The steady decline could be ascribed to several things including its shifting time slots and the new, increased competition from the other networks with their new fall lineups. It’s also possible that audiences had also simply reached a saturation point with shows with buddy and oddball police/detective pairings.

Co-star Michael Beck in an interview done during the waning days of the series theorized it was because the tone of the show was forced to change. Originally, envisioned as a more 9 or 10pm program, “Houston Knights” got altered into a more “early evening”-friendly program, which in his estimation, worked against the series.

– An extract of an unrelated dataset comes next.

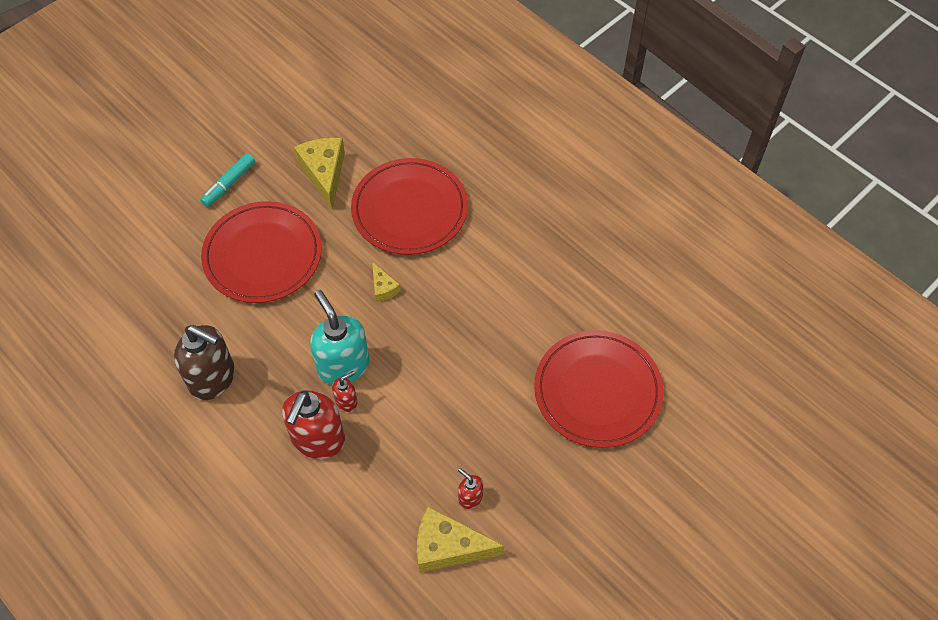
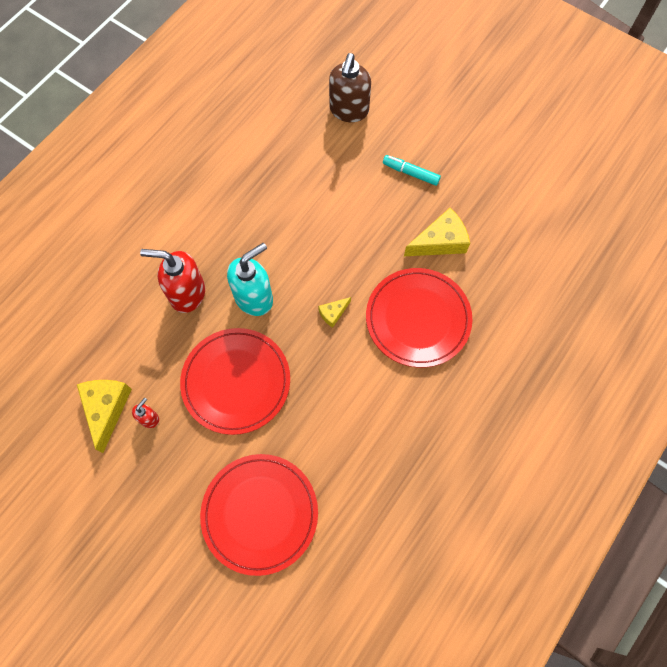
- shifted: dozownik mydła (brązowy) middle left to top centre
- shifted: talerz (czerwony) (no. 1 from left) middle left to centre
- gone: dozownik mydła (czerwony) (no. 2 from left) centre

Critic-wise, “Houston Knights” never really set anyone afire. One newspaper at the time called the show “macho drivel.” And even the more positive reviews were sort of tepid in their praise.

Still, it’s somewhat surprising that the show was not more successful. The leads were engaging enough. The supporting cast uniformly fine. And there were the prerequisite number of shoot ‘em ups and car chases per episode. Not only that but the show also paid some respect to another viewing trend that emerged in the ‘80s: beefcake. “Magnum” and the prime-time soaps built a girl and gay audience off of buns and biceps and between Pare in his tight white “wife beater” and Beck in his Stetson and jeans there was an ample amount of male “eye candy” on the show. Alas, one guesses, to no avail.

The demise of “Knights” after 26 episodes though did not do much to derail the careers of its stars. Though Douglass (who had, previously, appeared in the film “Breaking Away” in 1979) retired from show business shortly after “Knights” and Rhue, sadly, passed away in 2003, the two Michaels have continued their careers as journeymen actors.

Pare has, over on his IMDB page, as of this writing, has about 20 different projects in some stage of completion and Beck, along with various TV roles, was one of the first to lend his voice and talents to the books-on-tape industry. Among the literary works he has been narrator of have been several John Grisham novels.

The two lengthy subsequent careers of this series’s two leads certainly belies any responsibility they had in “Houston Knights’s” early ride off into the sunset.